Larijani não deixou claro quando, onde e em que nível as conversas serão realizadas.

O porta-voz da Casa Branca, Scott McClellan, disse que o embaixador americano, Zalmay Khalilzad, foi autorizado a falar com o governo iraniano sobre o Iraque.

"Mas o mandato é muito pequeno e especificamente para lidar com assuntos relacionais ao Iraque," acrescentou.

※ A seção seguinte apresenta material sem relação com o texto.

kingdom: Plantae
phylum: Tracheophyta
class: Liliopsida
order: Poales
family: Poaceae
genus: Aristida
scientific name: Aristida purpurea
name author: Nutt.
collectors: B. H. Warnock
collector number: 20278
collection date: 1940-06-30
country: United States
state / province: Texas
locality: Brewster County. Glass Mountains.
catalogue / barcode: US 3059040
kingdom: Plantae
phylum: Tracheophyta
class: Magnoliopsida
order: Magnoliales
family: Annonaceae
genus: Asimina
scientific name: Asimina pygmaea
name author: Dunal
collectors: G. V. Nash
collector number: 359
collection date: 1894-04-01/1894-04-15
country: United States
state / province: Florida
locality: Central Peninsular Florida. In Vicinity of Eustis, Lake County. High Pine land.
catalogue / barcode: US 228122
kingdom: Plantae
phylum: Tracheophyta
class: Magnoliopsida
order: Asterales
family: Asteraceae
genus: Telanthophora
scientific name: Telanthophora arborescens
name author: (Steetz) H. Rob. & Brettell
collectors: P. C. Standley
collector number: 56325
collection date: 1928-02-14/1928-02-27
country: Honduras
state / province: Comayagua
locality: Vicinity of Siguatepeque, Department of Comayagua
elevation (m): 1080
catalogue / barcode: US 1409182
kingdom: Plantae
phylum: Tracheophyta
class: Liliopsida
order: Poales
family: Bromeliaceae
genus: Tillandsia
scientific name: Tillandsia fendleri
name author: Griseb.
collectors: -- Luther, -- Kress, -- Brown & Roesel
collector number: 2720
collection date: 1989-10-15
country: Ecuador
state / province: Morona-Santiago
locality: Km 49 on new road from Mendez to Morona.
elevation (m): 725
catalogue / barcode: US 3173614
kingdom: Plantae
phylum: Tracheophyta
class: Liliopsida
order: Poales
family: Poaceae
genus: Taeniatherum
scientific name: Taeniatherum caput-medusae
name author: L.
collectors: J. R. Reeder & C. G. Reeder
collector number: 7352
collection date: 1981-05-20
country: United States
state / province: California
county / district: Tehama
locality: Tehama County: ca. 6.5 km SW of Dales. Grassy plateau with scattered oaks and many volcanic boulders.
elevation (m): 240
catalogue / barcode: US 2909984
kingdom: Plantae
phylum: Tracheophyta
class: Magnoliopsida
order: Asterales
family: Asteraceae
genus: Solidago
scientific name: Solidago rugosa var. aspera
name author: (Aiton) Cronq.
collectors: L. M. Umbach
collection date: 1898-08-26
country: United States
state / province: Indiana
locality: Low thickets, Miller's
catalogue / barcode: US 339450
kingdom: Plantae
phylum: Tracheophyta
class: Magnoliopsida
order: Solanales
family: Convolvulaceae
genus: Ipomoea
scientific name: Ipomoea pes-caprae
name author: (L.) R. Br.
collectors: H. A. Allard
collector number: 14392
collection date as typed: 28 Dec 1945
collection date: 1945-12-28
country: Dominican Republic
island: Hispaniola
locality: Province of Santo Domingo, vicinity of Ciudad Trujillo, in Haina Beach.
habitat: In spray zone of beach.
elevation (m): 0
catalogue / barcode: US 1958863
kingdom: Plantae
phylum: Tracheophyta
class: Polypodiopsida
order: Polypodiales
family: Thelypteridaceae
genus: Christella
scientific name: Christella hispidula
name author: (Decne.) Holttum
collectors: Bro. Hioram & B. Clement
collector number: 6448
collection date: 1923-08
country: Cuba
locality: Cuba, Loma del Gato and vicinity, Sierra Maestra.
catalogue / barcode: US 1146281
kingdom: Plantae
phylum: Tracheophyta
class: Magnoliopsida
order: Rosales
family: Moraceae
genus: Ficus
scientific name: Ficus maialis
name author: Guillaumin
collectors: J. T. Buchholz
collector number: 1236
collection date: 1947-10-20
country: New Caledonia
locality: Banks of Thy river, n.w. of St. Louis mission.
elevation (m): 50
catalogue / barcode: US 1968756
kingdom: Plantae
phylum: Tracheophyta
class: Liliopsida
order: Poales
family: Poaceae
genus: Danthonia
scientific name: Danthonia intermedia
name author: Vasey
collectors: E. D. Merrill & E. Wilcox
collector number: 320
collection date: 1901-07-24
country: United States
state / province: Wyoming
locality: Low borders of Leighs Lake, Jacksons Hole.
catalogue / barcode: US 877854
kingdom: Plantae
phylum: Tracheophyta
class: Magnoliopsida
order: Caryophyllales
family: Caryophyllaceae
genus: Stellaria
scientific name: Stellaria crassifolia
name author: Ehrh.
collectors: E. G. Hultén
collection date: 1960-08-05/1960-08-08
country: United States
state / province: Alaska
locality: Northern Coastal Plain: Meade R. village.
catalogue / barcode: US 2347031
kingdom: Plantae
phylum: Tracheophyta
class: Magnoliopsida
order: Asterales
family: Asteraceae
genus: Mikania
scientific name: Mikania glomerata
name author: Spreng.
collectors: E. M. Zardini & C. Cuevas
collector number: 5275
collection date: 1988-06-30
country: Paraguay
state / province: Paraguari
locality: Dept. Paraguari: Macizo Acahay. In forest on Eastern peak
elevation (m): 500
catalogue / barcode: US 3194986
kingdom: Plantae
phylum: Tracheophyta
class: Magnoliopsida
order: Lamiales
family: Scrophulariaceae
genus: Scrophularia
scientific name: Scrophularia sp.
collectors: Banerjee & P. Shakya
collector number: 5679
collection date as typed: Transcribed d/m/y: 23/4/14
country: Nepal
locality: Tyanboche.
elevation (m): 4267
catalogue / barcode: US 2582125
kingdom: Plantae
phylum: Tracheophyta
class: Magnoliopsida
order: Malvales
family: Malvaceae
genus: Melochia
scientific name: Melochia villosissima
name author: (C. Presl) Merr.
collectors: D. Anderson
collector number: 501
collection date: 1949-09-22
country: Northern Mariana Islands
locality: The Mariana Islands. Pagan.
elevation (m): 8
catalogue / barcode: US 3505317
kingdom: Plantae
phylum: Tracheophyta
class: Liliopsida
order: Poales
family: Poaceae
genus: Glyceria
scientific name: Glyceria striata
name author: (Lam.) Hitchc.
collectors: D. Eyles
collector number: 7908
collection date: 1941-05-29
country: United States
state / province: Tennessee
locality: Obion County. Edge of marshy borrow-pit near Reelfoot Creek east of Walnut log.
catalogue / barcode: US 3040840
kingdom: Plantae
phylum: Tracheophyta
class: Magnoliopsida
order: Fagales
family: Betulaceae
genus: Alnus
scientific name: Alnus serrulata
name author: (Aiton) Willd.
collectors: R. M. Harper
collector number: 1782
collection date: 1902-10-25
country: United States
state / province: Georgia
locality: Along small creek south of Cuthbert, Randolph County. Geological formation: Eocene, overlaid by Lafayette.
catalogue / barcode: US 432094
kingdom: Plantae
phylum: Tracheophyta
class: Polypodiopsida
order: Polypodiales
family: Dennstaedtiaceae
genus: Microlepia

McClellan disse que a questão do programa nuclear iraniano "é uma questão separada" para ser resolvida pela ONU.

Na semana passada, a Agência Internacional de Energia Atômica (AIEA) referiu o Irã ao Conselho de Segurança da ONU por causa do seu programa nuclear.

O Conselho começa a discutir o assunto esta semana.

Diálogo

Na última quarta-feira, o influente líder xiita Abdul Azizi al-Hakim pediu um "diálogo claro" entre os Estados Unidos e o Irã em relação ao Iraque.

Segundo o embaixador americano em Bagdá, Zalmay Khalilzad, apesar do Irã dizer que apoia a reconstrução do Iraque, "também está buscando uma estratégia complicada com alguns grupos extremistas, facilitando as atividades das forças que se opõem ao sistema".

Os Estados Unidos já acusaram o Irã no passado de apoiar os insurgentes iraquianos.

Nesta quinta-feira, o presidente Bush divulgou uma estratégia de segurança nacional para os Estados Unidos que identifica o Irã como a maior ameaça potencial para os interesses americanos.

O documento reafirma a política americana de ação militar preventiva contra terroristas e Estados hostis, que estariam em conformidade com antigos princípios de auto-defesa.